Notice the diamond shape formed by the arrows in the diagram. CGreekMyth contains a virtual function char* Description(void) that is overridden by CAnimalMyth, CFlyingMyth, and CChimera. Now here’s the problem. Suppose that I want to do this:

CGreekMyth        *pGM;
CAnimalMyth       amObj;
CFlyingMyth       fmObj;
CChimera          chObj;

pGM   = &amObj;    //OK.
pGM   = &fmObj;    //OK.
pGM   = &chObj;    //Will not compile.

Most compilers will generate an error message similar to this one: CGreekMyth is an ambiguous base of CChimera. This is because CChimera is derived from both CAnimalMyth and CFlyingMyth. Both these classes are also derived from the Super Base Class CGreekMyth. So, effectively, CChimera has two copies of CGreekMyth inherited through each of its parents. These copies are generally known as sub-objects. When converting from the indirectly derived class, CChimera, to the Super Base Class, CGreekMyth, the compiler doesn’t know which sub-object is to be used. This type of problem usually occurs when you try to use the Super Base class polymorphically. You might want to create a pointer of type super base and then use that pointer to do a number of things, such as invoke overridden member functions, for example.

The solution

The Diamond problem is solved by using a known keyword in C++: virtual. The base classes of the class that multiply inherits must be virtually derived from the Super Base class. In the example, CAnimalMyth and CFlyingMyth must be virtual base classes of CChimera.

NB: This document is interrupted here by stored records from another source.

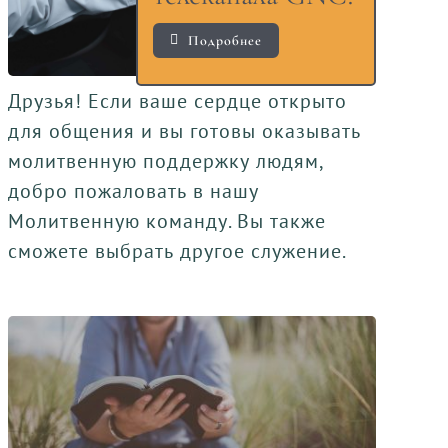
Подробнее
Друзья! Если ваше сердце открыто
для общения и вы готовы оказывать
молитвенную поддержку людям,
добро пожаловать в нашу
Молитвенную команду. Вы также
сможете выбрать другое служение.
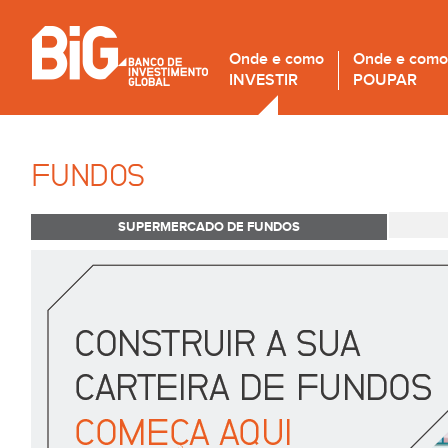
Onde e como
Onde e como
INVESTIR
POUPAR
FUNDOS
SUPERMERCADO DE FUNDOS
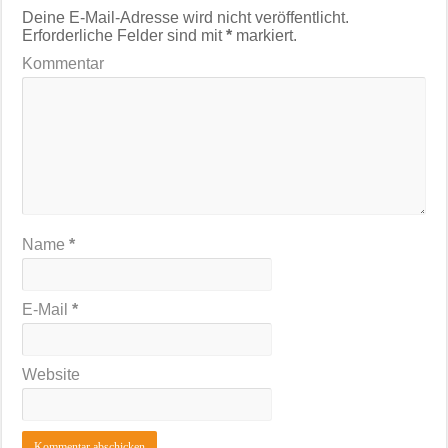
Deine E-Mail-Adresse wird nicht veröffentlicht.
Erforderliche Felder sind mit
*
markiert.
Kommentar
Name
*
E-Mail
*
Website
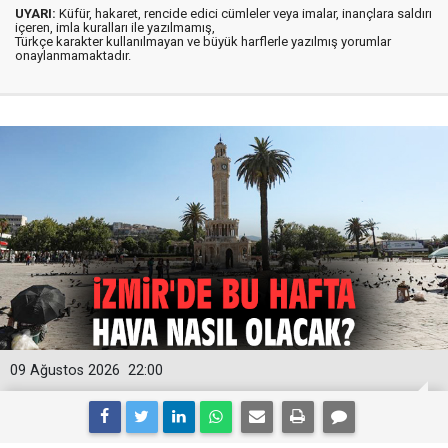
UYARI:
Küfür, hakaret, rencide edici cümleler veya imalar, inançlara saldırı
içeren, imla kuralları ile yazılmamış,
Türkçe karakter kullanılmayan ve büyük harflerle yazılmış yorumlar
onaylanmamaktadır.
09 Ağustos 2026
22:00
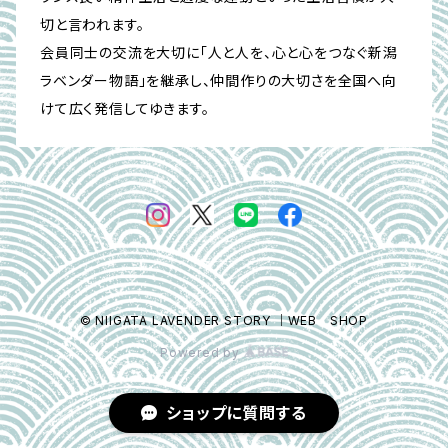
切と言われます。
会員同士の交流を大切に「人と人を、心と心をつなぐ新潟
ラベンダー物語」を継承し、仲間作りの大切さを全国へ向
けて広く発信してゆきます。
© NIIGATA LAVENDER STORY ｜WEB SHOP
Powered by
ショップに質問する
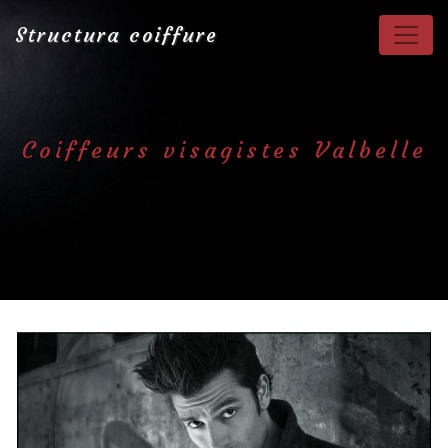
Panneau de gestion des cookies
Structura coiffure
Coiffeurs visagistes Valbelle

class CAnimalMyth : public virtual CGreekMyth
{
   ...
};


Class CFlyingMyth : public virtual CGreekMyth
{
   ...
};

By using the keyword virtual, both CAnimalMyth and CFlyingMyth are forced to share a single copy of their parent, CGreekMyth. This resolves the ambiguity that would normally be faced for an object of type CChimera.

2.) The Ambiguity problem

I read an example on MSDN, http://msdn2.microsoft.com/en-us/library/ms973861.aspx, that showed why multiple inheritance suffered within the .NET Framework. I’ll put forth this example (as stated at the link provided).

Suppose you have a class named Dog with a virtual function Bark(). Now, say that you derive two classes named Hound and Puppy from Dog. Hound and Puppy override the Bark() method to sound like a ‘Howl’ and a ‘Yelp’ respectively. Finally, you create a class named BabyBasset that multiply inherits the characteristics of both Hound and Puppy. The BabyBasset class does not override Bark(). Now, if you create a BabyBasset object and call its Bark() Method, what sound will it make?

The solution

The fact of the matter is that the BabyBasset can make both sounds; it can howl as well as yelp. I don’t know whether this is true in real life, but for the example presented above, the BabyBasset class has two Bark() methods, one derived from the Hound class and the other derived from the Puppy class. So, the problem really isn’t what sound it makes; rather, it’s how do you make it bark at all? Look at the following code.

BabyBasset bbObj;

bbObj.Bark();    //Will not compile.

The code above will not compile. The compiler will flag an error message Request for member ‘Bark’ is ambiguous. What does that mean? It simply means that the compiler doesn’t know which method to invoke, the Hound’s ‘howl’ or the Puppy’s ‘yelp’. This problem can be solved by fully qualifying the method that you want to invoke. Use the scope resolution operator (::) to specify which Bark() function is to be called, like this.

BabyBasset bbObj;

bbObj.Hound::Bark();    //Will howl.
bbObj.Puppy::Bark();    //Will yelp.

The scope resolution operator is used in C++ to resolve a number of ambiguous situations. And, don’t forget to make the Hound and Puppy classes virtual, so that the Diamond Problem doesn’t crop up.